J&J is looking for start-up companies and academic spin-offs in five fields of healthcare: illnesses of the immune system; cancer; neuroscience; infectious diseases; and cardiovascular disorders.

Hertogs said that the company was particularly keen to invest in research into prostate, lung and blood cancer, Alzheimer’s disease and mood disorders.

This year, J&J set up its European innovation headquarters in London, a decision hailed by science and universities minister David Willetts as a ‘vote of confidence’ in British innovation.
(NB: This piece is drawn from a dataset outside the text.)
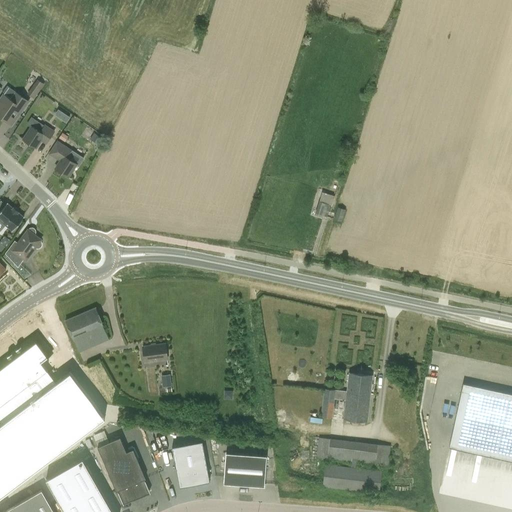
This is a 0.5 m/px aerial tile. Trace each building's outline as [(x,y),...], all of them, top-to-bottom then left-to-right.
[(37,79),(27,94),(34,99),(44,84),(37,79)] [(28,102),(16,93),(16,92),(7,86),(3,92),(4,93),(3,95),(0,99),(0,117),(11,126),(28,102)] [(58,109),(55,114),(65,122),(69,118),(58,109)] [(54,132),(44,126),(31,117),(26,125),(30,128),(23,139),(36,148),(41,140),(46,144),(54,132)] [(62,133),(59,138),(64,142),(68,137),(62,133)] [(94,134),(90,140),(98,145),(102,139),(94,134)] [(68,158),(72,152),(62,145),(54,157),(60,161),(55,169),(68,177),(77,164),(68,158)] [(331,205),(321,202),(318,214),(327,217),(331,205)] [(0,211),(0,221),(12,231),(24,217),(7,203),(0,211)] [(27,230),(18,243),(15,241),(5,253),(18,267),(24,259),(25,261),(35,248),(36,248),(37,249),(39,249),(41,247),(42,245),(42,243),(40,241),(41,240),(34,235),(35,234),(36,232),(35,230),(34,228),(32,228),(30,228),(28,229),(27,230)] [(35,278),(20,265),(15,270),(27,284),(35,278)] [(73,342),(74,341),(79,352),(109,340),(104,329),(105,328),(95,307),(64,320),(73,342)] [(0,407),(47,371),(41,363),(52,354),(37,335),(21,347),(20,346),(15,350),(16,351),(12,353),(7,357),(0,362),(0,407)] [(165,344),(142,347),(144,362),(167,359),(165,344)] [(70,372),(0,425),(0,497),(105,418),(70,372)] [(334,399),(346,400),(343,419),(366,422),(372,376),(349,373),(347,391),(325,389),(321,417),(332,419),(334,399)] [(161,376),(162,387),(172,386),(170,375),(161,376)] [(511,394),(462,384),(448,448),(511,461),(511,394)] [(108,442),(97,447),(116,491),(117,490),(123,504),(150,493),(144,479),(145,478),(133,449),(126,452),(120,437),(108,442)] [(390,446),(384,445),(378,444),(329,439),(318,438),(316,458),(327,459),(351,463),(351,468),(325,464),(322,487),(379,494),(382,471),(356,468),(357,463),(375,465),(388,466),(390,446)] [(208,482),(202,441),(172,446),(178,486),(208,482)] [(225,453),(223,484),(264,487),(266,456),(225,453)] [(114,511),(83,457),(46,478),(65,511),(114,511)] [(449,482),(446,482),(448,474),(444,473),(439,493),(446,494),(449,482)] [(54,511),(42,490),(1,511),(54,511)]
A spokesman for the biotech industry group the UK BioIndustry Association, said:  “Choosing London really reflected what we’ve got here – a strong scientific background, a global centre for finance and a very strong bioscience cluster in the Oxford, Cambridge and London triangle.”

J&J which is most well-known to the public as a creator of consumer goods, now wants to expand its Janssen Pharmaceutica prescription medicines unit, the biggest earner for the firm.

It said that its new offices were part of an effort to work more closely with life sciences ‘hotspots’.

This all forms part of a common pattern for pharma – using the medical innovation from external partners to help shore up diminishing returns on their own research and development pipelines.

The UK is not the only country to gain investment from the company: last month J&J announced that it is planning to build a new biopharmaceutical production facility in Xi’an, Shaanxi province in China, where it operates a joint venture called Xi’an-Janssen Pharmaceutical.

But it has not all been positive news for the company – in November it was reportedly fined over $4 billion to settle thousands of legal cases related to patients who suffered from a faulty hip replacement.

This came less than two weeks after the firm admitted promoting its big-selling antipsychotic drug Risperdal off-label, costing J&J $2.2 billion in fines.